== Segment start ==

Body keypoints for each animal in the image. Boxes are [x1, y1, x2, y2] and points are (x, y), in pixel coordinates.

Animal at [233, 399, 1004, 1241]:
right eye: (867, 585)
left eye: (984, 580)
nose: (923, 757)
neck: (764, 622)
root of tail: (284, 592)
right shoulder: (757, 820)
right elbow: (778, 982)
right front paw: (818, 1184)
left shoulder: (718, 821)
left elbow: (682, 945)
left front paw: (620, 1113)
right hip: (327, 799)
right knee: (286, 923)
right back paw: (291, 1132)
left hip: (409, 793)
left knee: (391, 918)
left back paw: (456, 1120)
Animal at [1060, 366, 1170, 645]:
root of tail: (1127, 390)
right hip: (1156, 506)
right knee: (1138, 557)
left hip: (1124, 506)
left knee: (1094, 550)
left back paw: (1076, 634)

== Segment end ==

Word for word, restate each line of the material.

Body keypoints for each animal in the image. Boxes are [x1, y1, x2, y2] and points are (x, y), in pixel coordinates.

Animal at [233, 399, 1004, 1241]:
right eye: (867, 585)
left eye: (984, 580)
nose: (923, 757)
neck: (764, 622)
root of tail: (284, 592)
right shoulder: (757, 820)
right elbow: (778, 982)
right front paw: (818, 1184)
left shoulder: (718, 821)
left elbow: (682, 945)
left front paw: (620, 1113)
right hip: (327, 799)
right knee: (286, 923)
right back paw: (291, 1132)
left hip: (409, 793)
left knee: (391, 918)
left back paw: (456, 1120)
Animal at [1060, 366, 1170, 645]:
root of tail: (1127, 390)
right hip: (1156, 506)
right knee: (1138, 557)
left hip: (1124, 506)
left knee: (1094, 550)
left back paw: (1076, 634)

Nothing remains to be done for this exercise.